Section 68 and Taxation: ITAT Sets Limits on Assessing Undisclosed Income”
In a significant ruling, the Mumbai bench of the Income Tax Appellate Tribunal (ITAT) has held that only the profit disclosed from alleged non-genuine transactions can be treated as undisclosed income under Section 68 of the Income Tax Act, 1961, and not the entire sales and purchase transactions. This decision, delivered by the bench comprising Sandeep Gosain (Judicial Member) and Prabhash Shankar (Accountant Member), has clarified the scope of additions permissible under Section 68 of the Act.
The Case Background
The case involved Mumbai-based taxpayer Vijay Maneklal Bhansali, who challenged an order by the Commissioner of Income Tax (Appeals) [CIT(A)], which upheld the assessing officer’s (AO) addition of Rs. 4.89 crore as unexplained income under Section 68. The AO treated the entire sum of purchase and sales transactions related to commodities trading through a sub-broker as unexplained cash credits.
Mr. Bhansali contended that such an addition was unwarranted, as only the profit from these transactions, amounting to Rs. 9.32 lakh, was disclosed as income in his return. He also argued that the provisions of Sections 147 and 148 of the Act, pertaining to reassessment, were not applicable since the assessment was based on a search initiated on a third party.
The Findings of the Tribunal
The ITAT, after evaluating the facts and contentions, set aside the addition of the entire Rs. 4.89 crore and ruled in favor of the assessee. Key observations of the bench included:
- Nature of Transactions: The Tribunal noted that the transactions in question, though deemed non-genuine, involved both purchase and sale. The AO and CIT(A) failed to appreciate that these transactions could not be treated as unexplained in their entirety since the assessee only received the profit from them.
- Profit as Undisclosed Income: The ITAT remarked, “The alleged accommodation entry at best could be restricted to the profit only. It is equally true that the assessee has duly disclosed the profit from said speculation business in commodities trading as income in the return, and such a fact has not been denied by the authorities below.” Therefore, only the profit of Rs. 9.32 lakh could be treated as cash credits under Section 68, not the entire transaction amount.
- Money Laundering Allegation: The Tribunal acknowledged the findings of the investigation wing, which revealed that the transactions were part of an intricate process of money laundering involving placement, layering, and integration. However, it held that the claim of profit could only be considered the cash routed through the sub-broker to give it a semblance of legitimacy.
Investigation Findings
The case was rooted in an investigation by the Forward Market Commission (FMC) and the Income Tax Department, which found that clients and members of the National Multi Commodity Exchange (NMCE) were involved in creating artificial trading volumes and evading taxes. The principal director of income tax (investigation) at Ahmedabad conducted a survey at the NMCE premises, leading to the identification of entities booking bogus losses or profits through fictitious transactions.
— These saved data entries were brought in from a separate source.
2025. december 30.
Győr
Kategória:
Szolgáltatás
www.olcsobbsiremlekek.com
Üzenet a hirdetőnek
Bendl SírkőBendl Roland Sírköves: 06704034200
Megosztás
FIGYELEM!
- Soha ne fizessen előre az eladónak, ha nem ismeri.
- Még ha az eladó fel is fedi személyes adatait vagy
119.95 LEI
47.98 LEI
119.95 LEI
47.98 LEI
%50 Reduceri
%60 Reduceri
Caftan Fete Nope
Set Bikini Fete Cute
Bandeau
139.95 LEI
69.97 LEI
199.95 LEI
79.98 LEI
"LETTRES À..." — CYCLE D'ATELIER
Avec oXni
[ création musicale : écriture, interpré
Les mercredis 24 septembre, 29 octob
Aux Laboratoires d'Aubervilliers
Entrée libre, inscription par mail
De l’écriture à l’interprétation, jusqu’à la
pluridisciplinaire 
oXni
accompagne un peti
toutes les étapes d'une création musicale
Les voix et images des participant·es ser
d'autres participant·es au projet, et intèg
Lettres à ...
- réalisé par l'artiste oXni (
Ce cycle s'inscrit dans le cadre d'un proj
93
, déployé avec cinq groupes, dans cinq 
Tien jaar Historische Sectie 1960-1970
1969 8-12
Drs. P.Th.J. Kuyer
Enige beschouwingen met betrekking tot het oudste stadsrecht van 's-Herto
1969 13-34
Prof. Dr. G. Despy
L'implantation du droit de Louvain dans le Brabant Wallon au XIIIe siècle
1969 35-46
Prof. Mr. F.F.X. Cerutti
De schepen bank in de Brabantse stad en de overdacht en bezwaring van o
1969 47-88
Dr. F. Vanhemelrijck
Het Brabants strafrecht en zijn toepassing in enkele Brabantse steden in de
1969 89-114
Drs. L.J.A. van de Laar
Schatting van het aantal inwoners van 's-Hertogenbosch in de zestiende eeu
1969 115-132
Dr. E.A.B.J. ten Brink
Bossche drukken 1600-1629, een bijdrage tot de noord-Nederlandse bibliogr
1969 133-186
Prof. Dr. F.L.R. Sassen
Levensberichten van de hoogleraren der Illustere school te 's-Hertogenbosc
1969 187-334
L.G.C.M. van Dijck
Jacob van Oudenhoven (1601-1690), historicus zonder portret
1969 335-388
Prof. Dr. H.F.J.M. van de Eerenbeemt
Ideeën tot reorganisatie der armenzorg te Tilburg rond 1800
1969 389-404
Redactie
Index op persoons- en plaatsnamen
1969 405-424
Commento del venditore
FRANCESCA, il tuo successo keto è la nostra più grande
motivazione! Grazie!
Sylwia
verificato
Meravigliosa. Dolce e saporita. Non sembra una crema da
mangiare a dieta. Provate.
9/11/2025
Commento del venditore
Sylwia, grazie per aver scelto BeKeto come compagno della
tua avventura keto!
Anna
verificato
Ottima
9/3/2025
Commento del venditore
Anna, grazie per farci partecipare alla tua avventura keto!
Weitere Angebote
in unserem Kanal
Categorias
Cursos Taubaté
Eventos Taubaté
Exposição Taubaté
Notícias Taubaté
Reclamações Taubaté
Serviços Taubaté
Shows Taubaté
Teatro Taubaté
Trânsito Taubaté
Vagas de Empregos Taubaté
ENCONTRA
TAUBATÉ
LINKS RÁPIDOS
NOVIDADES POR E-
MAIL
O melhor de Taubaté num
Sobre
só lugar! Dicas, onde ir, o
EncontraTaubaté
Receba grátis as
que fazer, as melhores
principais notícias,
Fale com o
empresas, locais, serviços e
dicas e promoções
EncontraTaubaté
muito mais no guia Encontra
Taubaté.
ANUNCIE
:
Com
Mr. Bhansali’s transactions with Jet Air Agencies Pvt Ltd, a sub-broker, were flagged as fictitious. Initially, Mr. Bhansali denied having any dealings with the sub-broker but later admitted to the transactions, claiming they were genuine. However, during the proceedings, his counsel argued that the profit of Rs. 9.32 lakh was the only amount that could be legitimately added as income.
The Tribunal’s Conclusion
After considering all aspects, the ITAT concluded that the AO’s addition of the entire Rs. 4.89 crore as unexplained income was unjustified. It held that only the profit from the commodities transactions, amounting to Rs. 9.32 lakh, could be considered undisclosed income under Section 68. The bench emphasized that “neither the AO nor the CIT(A) appreciated that the impugned transaction, even though considered non-genuine, involved purchase as well as sale.”
Significance of the Ruling
This judgment underscores the principle that only the actual income derived from non-genuine transactions can be brought to tax under Section 68, not the gross transaction amounts. The ruling provides clarity for taxpayers facing similar allegations of sham transactions and reinforces the need for assessing officers to adopt a balanced approach based on the substance of the case.
By focusing on the profit element rather than the entire transaction value, the ITAT has set a precedent that limits the scope of arbitrary additions under Section 68, especially in cases involving alleged accommodation entries.
Conclusion
The ITAT’s decision in the case of Vijay Maneklal Bhansali highlights the importance of distinguishing between genuine income and inflated additions under Section 68. While the Tribunal recognized the complexities of money laundering schemes, it rightly confined the addition to the disclosed profit, ensuring a fair and just outcome for the taxpayer. This judgment will likely serve as a valuable reference for future cases involving similar disputes under the Income Tax Act.